=== What to do ===
Copy out all lines from the entries below in which "camera" occurs.

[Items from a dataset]
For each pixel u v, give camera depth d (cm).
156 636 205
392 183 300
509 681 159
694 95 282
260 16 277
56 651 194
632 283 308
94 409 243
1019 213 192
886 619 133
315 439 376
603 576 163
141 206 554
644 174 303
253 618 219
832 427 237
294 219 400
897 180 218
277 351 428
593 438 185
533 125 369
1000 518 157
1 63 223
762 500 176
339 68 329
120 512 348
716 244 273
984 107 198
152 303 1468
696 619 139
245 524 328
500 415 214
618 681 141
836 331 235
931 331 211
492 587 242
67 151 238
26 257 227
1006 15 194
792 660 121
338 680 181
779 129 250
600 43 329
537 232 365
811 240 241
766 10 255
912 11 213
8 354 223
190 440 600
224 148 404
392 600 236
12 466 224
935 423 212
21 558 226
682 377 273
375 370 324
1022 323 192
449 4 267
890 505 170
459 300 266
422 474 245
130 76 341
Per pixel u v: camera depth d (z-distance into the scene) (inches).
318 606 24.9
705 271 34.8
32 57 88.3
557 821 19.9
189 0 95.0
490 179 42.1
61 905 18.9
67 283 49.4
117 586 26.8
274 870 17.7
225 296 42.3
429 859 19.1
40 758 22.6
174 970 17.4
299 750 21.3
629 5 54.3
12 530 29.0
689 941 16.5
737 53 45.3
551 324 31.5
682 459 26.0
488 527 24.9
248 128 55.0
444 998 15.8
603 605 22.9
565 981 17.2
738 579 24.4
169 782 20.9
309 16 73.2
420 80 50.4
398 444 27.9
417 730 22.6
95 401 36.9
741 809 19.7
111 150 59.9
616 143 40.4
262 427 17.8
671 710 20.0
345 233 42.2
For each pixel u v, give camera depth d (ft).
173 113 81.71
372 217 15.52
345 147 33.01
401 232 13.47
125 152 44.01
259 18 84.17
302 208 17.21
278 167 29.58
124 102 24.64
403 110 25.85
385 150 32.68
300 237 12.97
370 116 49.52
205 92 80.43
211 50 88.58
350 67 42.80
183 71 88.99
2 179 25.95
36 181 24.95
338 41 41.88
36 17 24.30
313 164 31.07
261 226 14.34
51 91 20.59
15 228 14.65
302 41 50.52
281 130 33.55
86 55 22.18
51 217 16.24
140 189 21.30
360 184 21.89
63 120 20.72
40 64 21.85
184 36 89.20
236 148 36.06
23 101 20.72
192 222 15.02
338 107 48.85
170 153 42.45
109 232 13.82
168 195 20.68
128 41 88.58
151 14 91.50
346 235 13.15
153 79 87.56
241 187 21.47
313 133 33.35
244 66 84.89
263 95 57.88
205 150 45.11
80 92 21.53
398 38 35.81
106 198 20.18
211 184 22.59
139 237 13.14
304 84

=== Your response ===
For each pixel u v, give camera depth d (cm).
Per pixel u v: camera depth d (z-distance into the scene) (inches).
For each pixel u v, give camera depth d (ft).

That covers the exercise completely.